You see, you do seem to be spending an awful lot of time there. Just today you were stepping on to it again for a “breach of ethical standards” over the audit you conducted for Ted Baker.

It’s a pity they don’t do drapes really. A few of them hanging over the stairwell might be just the thing to conceal your red faces as you stand there. And how about some nice carpet, plus one of those over priced Apple speakers to play soothing music.

I can see why it stings. It did rather seem like you used to have to commit something close to grand larceny for the Financial Reporting Council (FRC) to awaken from its slumber. Nowadays, thanks to the prodding of MPs and others, it’s jumping on just about everything. In other words, it seems to want to show us that there’s a point to its existence and that it is doing the job it was set up to do.

That’s getting quite pricey for you. A £2.1m fine, plus £116,000 for costs, plus £46,800 for the senior auditor to pay. Ouch!

Then there's the attendant bad publicy. Double ouch!

Perhaps some of the money from settling early (the fine would have been £3m otherwise) could buy those drapes, and the speaker, and the new carpet, and a subscription to Apple Music too.

Alternatively, you could spend the money on actually looking into the lessons you say you need to learn from this.
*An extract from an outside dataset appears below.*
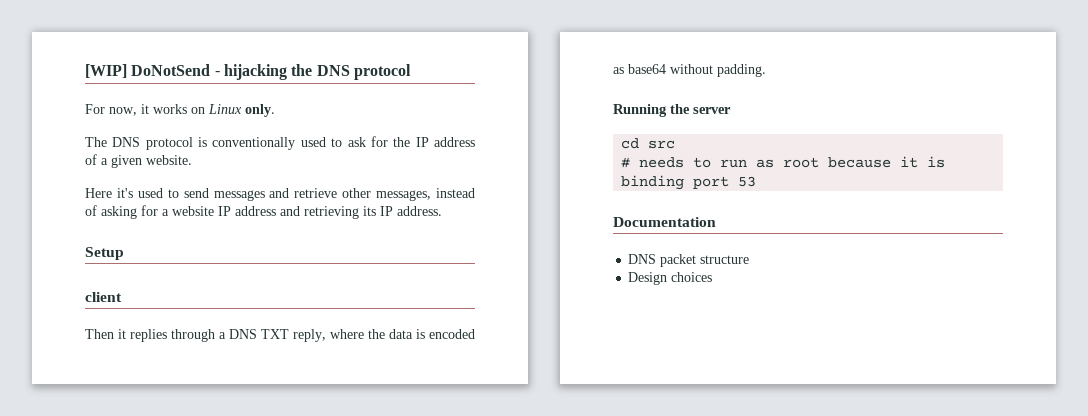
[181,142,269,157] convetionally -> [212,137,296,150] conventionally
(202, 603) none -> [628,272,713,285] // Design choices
And, I might add, from some of the other unlovely episodes you’ve been associated with recently. That’s right: I’m talking Carillon and Bargain Booze owner Conviviality here.

It shouldn’t be all that hard, really. All your auditors have to do is their jobs.

That means they have to be firm. They have to challenge the assumptions being made by the boards of the companies they work for on behalf of the shareholders who pay their fancy fees. It might even mean refusing to sign off accounts in certain situations.

I keep being told that most of them do those things. But enough of them don’t in high profile situations that it’s belatedly starting to cause you real problems.

That’s going to have to change, because the FRC’s neck is on the line, and that means your neck is on the line.

Turning your auditors into the heavy mob might lead to you losing the odd contract, and perhaps some lucrative consulting work too. But the thing is, it’ll ultimately work for your firm because you won’t so often be on the naughty step and you won’t get fined so often and you won’t be seen as the poster child for everything that’s wrong with the industry.

Instead the spotlight will be on those among your peers who think they might be able to pick up some of your business by backsliding.

That is if the regulator really means it this time. Thing is, if it doesn’t there’ll be a new, really nasty watchdog installed. It might already be coming.